Request = Both the line containing "ready_gen #(WRITE_STAGES) uwrdy" and the last line of the listing are included: write out exactly the lines from one to the other.

Exercise materials =

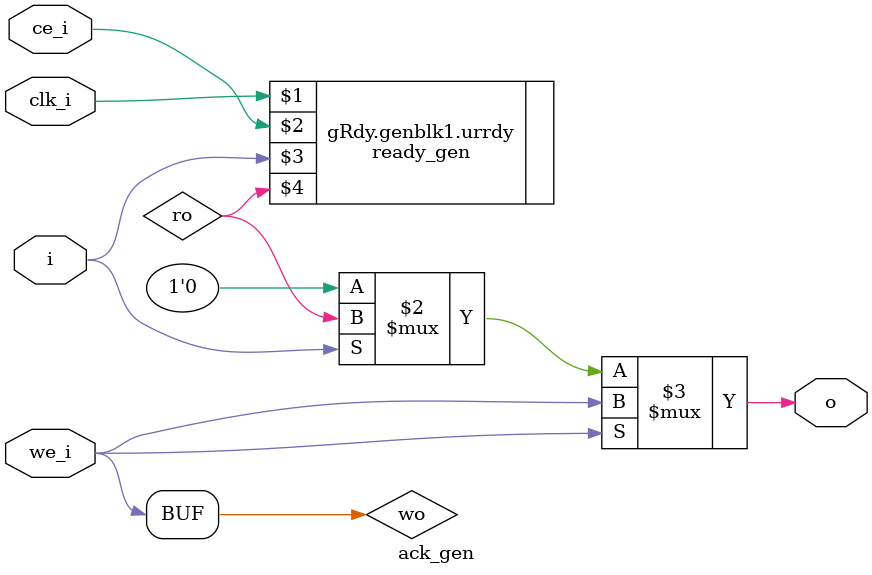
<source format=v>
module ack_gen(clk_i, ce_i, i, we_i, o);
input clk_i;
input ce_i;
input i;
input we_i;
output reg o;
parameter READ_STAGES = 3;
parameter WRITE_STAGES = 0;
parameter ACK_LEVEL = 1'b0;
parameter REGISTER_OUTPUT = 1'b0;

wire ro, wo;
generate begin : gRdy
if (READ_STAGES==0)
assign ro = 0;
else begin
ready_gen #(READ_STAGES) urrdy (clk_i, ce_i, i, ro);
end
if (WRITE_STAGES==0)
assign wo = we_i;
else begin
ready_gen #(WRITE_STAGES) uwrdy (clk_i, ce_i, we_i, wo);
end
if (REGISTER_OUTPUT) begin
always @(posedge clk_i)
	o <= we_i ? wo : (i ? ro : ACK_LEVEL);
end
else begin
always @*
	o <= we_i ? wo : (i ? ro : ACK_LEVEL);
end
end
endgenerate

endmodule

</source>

Task response =
ready_gen #(WRITE_STAGES) uwrdy (clk_i, ce_i, we_i, wo);
end
if (REGISTER_OUTPUT) begin
always @(posedge clk_i)
	o <= we_i ? wo : (i ? ro : ACK_LEVEL);
end
else begin
always @*
	o <= we_i ? wo : (i ? ro : ACK_LEVEL);
end
end
endgenerate

endmodule

</source>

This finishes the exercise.